Now to give scope to this quality, the scale on which industry
is carried on must be extensive, and to carry on industry
on an extensive scale large capitals are required.' from
Chap III The internal organisation of slave communities.

>
>You also argue that
>
>"I do, by the way, think that both New World slavery and classical
>slavery were instances of the same mode of production. The modes
>of production existing in other territories contemporaneously
>obviously differed as did the global scale of commerce within
>which they were embeded, but the basic social relations under
>which the surplus was produced were the same."
>
>Here I am not convinced that the formal identity in the unfree status of
>the worker is not obscuring important differences.
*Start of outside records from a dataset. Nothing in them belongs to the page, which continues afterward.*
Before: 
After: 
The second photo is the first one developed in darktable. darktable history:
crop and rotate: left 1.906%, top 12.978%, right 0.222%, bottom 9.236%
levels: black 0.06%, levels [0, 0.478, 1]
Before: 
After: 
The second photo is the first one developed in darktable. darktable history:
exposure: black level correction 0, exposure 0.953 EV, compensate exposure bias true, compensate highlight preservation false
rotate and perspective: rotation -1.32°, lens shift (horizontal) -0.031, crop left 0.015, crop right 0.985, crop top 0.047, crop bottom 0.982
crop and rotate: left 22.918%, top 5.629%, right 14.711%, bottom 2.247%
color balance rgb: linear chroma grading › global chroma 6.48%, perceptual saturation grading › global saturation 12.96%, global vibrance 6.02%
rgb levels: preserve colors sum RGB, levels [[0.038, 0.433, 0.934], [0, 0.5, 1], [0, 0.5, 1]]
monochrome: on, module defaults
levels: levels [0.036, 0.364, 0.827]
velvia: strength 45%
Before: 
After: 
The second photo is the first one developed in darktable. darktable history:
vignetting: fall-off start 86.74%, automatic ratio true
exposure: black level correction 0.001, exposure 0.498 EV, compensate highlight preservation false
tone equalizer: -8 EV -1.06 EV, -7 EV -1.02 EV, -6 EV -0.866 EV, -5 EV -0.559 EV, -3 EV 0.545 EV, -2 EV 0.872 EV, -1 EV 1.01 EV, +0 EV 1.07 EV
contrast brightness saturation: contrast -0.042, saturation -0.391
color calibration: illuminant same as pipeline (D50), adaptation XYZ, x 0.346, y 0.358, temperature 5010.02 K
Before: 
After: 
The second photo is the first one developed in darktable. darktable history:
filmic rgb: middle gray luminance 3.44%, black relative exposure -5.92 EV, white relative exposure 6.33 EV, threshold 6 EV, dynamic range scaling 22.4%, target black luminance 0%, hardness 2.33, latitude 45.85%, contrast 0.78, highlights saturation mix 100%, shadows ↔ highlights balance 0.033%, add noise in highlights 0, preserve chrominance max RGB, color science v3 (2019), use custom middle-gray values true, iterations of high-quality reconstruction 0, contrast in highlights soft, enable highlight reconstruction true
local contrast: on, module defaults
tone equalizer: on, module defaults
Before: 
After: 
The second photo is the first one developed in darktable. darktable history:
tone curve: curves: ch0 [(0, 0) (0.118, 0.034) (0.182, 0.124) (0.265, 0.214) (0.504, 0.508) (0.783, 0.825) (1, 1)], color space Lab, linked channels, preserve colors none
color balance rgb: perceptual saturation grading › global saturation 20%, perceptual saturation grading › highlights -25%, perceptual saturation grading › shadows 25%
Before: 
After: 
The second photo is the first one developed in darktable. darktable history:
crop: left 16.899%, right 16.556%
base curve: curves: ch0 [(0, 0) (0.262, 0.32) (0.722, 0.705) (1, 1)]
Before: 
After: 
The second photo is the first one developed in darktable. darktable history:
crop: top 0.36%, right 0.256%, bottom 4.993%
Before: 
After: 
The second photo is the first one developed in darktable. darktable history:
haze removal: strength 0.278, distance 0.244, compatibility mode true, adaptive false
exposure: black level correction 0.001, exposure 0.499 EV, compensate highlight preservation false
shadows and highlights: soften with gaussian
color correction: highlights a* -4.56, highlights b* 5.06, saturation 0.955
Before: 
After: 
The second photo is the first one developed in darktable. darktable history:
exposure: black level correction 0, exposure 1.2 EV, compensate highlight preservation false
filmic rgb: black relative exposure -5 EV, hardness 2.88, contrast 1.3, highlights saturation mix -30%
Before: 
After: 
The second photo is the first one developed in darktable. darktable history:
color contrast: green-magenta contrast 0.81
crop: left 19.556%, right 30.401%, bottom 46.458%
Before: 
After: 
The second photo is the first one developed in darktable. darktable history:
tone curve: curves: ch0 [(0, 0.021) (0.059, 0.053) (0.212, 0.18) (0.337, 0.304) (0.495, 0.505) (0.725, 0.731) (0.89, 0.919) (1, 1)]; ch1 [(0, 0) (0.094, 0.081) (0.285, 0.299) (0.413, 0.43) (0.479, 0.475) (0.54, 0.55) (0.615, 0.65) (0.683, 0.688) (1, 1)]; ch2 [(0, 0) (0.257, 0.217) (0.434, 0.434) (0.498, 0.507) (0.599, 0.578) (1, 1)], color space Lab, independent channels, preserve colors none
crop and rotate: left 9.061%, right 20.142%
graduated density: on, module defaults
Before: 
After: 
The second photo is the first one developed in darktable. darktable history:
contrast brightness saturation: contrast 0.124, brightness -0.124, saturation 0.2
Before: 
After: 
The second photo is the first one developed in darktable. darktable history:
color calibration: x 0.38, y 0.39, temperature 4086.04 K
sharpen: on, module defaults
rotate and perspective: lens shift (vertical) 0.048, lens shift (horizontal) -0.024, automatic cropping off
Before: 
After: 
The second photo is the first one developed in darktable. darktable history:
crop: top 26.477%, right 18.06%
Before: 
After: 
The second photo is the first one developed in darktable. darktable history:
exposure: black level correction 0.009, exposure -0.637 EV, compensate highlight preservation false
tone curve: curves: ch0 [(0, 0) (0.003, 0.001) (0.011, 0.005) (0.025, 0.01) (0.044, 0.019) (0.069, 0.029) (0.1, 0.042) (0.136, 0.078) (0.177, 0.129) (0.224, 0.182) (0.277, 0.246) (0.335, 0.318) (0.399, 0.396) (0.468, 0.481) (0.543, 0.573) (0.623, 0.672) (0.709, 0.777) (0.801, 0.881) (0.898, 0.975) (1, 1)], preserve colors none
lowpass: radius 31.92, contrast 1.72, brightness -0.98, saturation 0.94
You note for example
>that slavery " [a]llows the surplus product to be readily produced as
>commodities". But in modern slavery not only was the surplus product
>*marketed* as commodities; the bulk of the output was *produced* to take
>the value form. Meaning that the exploitation of slaves on modern
>plantations was not 'restricted by more or less confined set of needs'.
>Overwork of slaves was an exception in antiquity;
>
>"hence in antiquity over work becomes frightful only when the aim is to
>obtain exchange value in its independent monetary shape, i.e., in the
>production of gold and silver...Nevertheless, these are EXCEPTIONS IN
>ANTIQUITY...[t]he Nego labour in the southern states of the American Union
>preserved a modernately patriarchal character as long as production was
>chiefly directed to the satisfaction of immediate local requirements. But
>in proportion as the export of cotton became of vital interest ot those
>states, the overworking of the Negro, and soemtiems the consumption of his
>life in seven years of labour, became a factor in a calculated and
>calculating system." Capital I, p. 345 Vintage. (emphasis mine)
>
>I don't think this distinction is made by Genovese or Hindess and Hirst.
>That is, modern plantation slavery was organized around the pursuit of
>exchange value while slavery in antiquity was generally undertaken for the
>production of use values. This distinguishes the systems.
>

I think that you are right, if talking of slavery in general in
antiquity, but, for the period of the later Roman Republic and
early empire, large scale commercial latifundia were operating
in Sicily and Southern Italy, (for this see Bradley, 'Slavery
and Rebellion in the Roman World, 140BC-70BC').

Somewhat later, a similar situation existed in Northern Gaul.

These large scale enterprises may, in the long history of slavery,
which must have persisted in Europe for a couple of millenia, have
been exceptional, but in another sense they represented the
appogee of the development of the slave mode of production.

It must be remembered that commodity production depends on things
other than the simple social relations of production. It also depends
critically on the possibility of transporting goods to market. This
in turns depends on the existence of road networks, harbours and
canals. The secure delivery of the product depends upon the supression
of brigandage and piracy. The relatively high quality of transport
links and the pax romana allowed a level of commodity producing
slavery that was not possible in other periods.